Your links are play games with your pinion angle and probably binding also.
Take the drive shaft out and cycle, then remove the upper link and cycle - I'm betting its some where there.
Upper link is too long, links are not aligned, etc
 
Upper link is definitely to long. Your steering knuckles should be parallel with the ground when viewed from the side.
I suspect this is causing your pan hard bar to bind.

It is normal to have the axle move side to side when 3linked with a pan hard bar. This is the nature of the beast.

The links all appear to be at extreme angles, this could be another part of your problem.
 
I will try both of those suggestions tonight. I had to increase my upper link length so the drive shaft would not bind at full droop. I had it shorter before but as soon as the front end droops out the drive shaft would bind.
 
I will try both of those suggestions tonight. I had to increase my upper link length so the drive shaft would not bind at full droop. I had it shorter before but as soon as the front end droops out the drive shaft would bind.

In order to run those longer shocks, you will likely have to stretch the wheel base in order to save driveline angle. Clockable C hubs help a little, but the housing can only be rotated so far until the link mounting points on the axle must be moved(not easy to do with plastic housings) to preserve geometry and avoid binding.

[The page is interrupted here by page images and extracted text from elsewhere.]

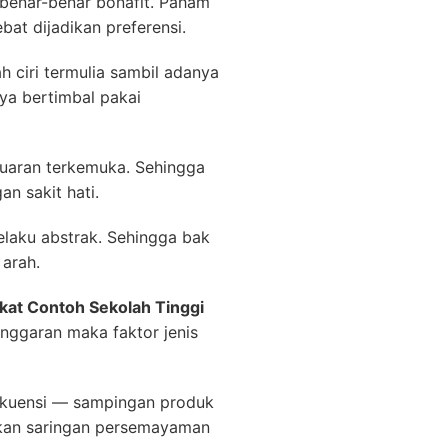
benar-benar bonafit. Paham
bat dijadikan preferensi.
ciri termulia sambil adanya
nya bertimbal pakai
uaran terkemuka. Sehingga
n sakit hati.
elaku abstrak. Sehingga bak
arah.
akat Contoh Sekolah Tinggi
anggaran maka faktor jenis
sekuensi — sampingan produk
skan saringan persemayaman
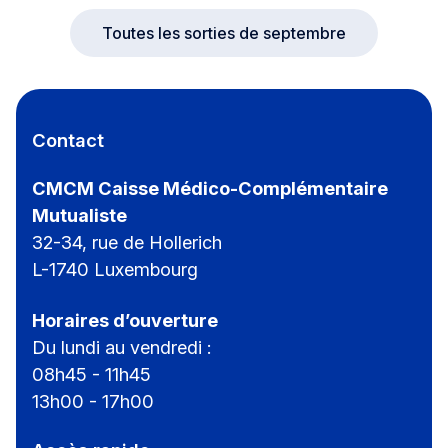
Toutes les sorties de septembre
Contact
CMCM Caisse Médico-Complémentaire
Mutualiste
32-34, rue de Hollerich
L-1740 Luxembourg
Horaires d’ouverture
Du lundi au vendredi :
08h45 - 11h45
13h00 - 17h00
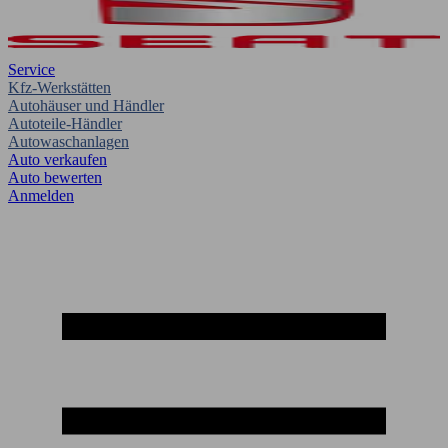
Service
Kfz-Werkstätten
Autohäuser und Händler
Autoteile-Händler
Autowaschanlagen
Auto verkaufen
Auto bewerten
Anmelden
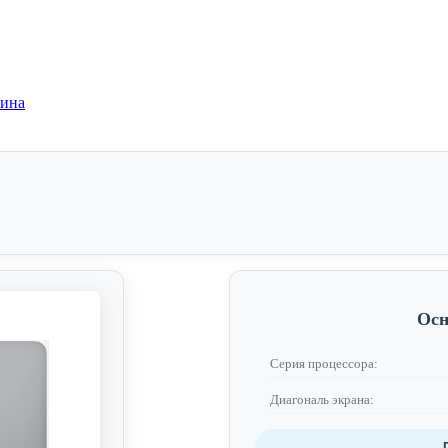
зина
Осн
Серия процессора:
Диагональ экрана:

You can also use limiting straps, lowering kits or smaller shocks. If that doesn't suit your build though, I think you will need to stretch the wheel base to utilize The shocks you have now. You could try laying them back as well, but that will give your chassis leverage on the suspension and will likely end with torque twist and sloppy side hilling.
 
Thanks for the info, I was just thinking I should run a 100mm shock. I think these are 110, and I can't stretch the wheel base, because it fits the specific body. I will reduce the top link so the kuckles are even with the bench, then I will start to remove the drive shaft to see why it will not go up and down centered.